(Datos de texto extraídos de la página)
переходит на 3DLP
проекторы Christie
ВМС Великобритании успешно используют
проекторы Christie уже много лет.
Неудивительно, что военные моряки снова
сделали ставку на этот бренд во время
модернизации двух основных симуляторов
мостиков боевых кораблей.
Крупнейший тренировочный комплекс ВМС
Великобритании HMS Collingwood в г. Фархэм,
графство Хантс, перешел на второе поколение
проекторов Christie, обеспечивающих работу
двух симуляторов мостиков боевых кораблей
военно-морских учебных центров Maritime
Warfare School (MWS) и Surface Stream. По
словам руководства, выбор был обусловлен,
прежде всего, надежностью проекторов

Instrucciones de la tarea: Imprime sin ningún cambio todas las líneas de los registros anteriores.

Solución del problema:
переходит на 3DLP
проекторы Christie
ВМС Великобритании успешно используют
проекторы Christie уже много лет.
Неудивительно, что военные моряки снова
сделали ставку на этот бренд во время
модернизации двух основных симуляторов
мостиков боевых кораблей.
Крупнейший тренировочный комплекс ВМС
Великобритании HMS Collingwood в г. Фархэм,
графство Хантс, перешел на второе поколение
проекторов Christie, обеспечивающих работу
двух симуляторов мостиков боевых кораблей
военно-морских учебных центров Maritime
Warfare School (MWS) и Surface Stream. По
словам руководства, выбор был обусловлен,
прежде всего, надежностью проекторов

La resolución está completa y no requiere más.